The company, which is being acquired by Boston Scientific in a $27 billion deal, said it would take a charge of around $15 million in the first quarter as a result of the move. The problems are not expected to affect this transaction, or the related $4.1 billion purchase of Guidant’s stent business by Abbott Laboratories.

Xience V (everolimus) was approved in Europe in January and was due to be introduced in the second quarter of this year, although Guidant now says this will take place in the third quarter.

The stent is still in a registration trial called SPIRIT III in the USA and Japan, and enrollment of patients into this study will also be suspended while the manufacturing problems are sorted out.

The suspension is another piece of bad news for Guidant, which has been hit hard by a major recall of pacemaker and defibrillator products last summer that wreaked havoc with its revenues in the latter half of the year.

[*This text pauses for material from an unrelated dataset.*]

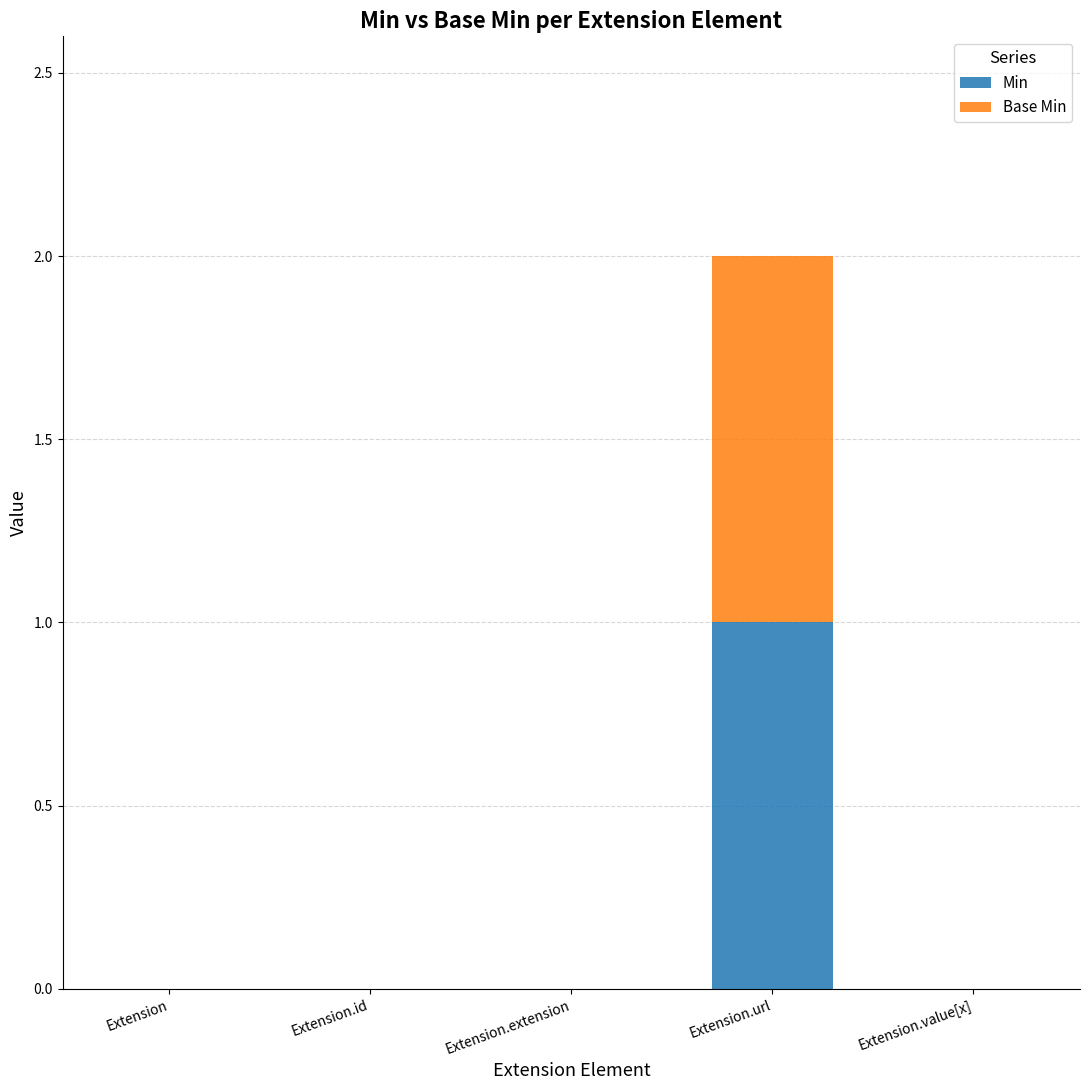

Which category has the highest value in the Min series?

Extension.url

But the company said the suspension was temporary and supplies would resume – both for clinical trials and European market supply - once new inventory had been manufactured.

At the moment, the market for cardiovascular drug-eluting stents is split between Johnson & Johnson with its Cypher (sirolimus) product and Boston Scientific with Taxus (paclitaxel), which will benefit from the delay in competition from Xience V.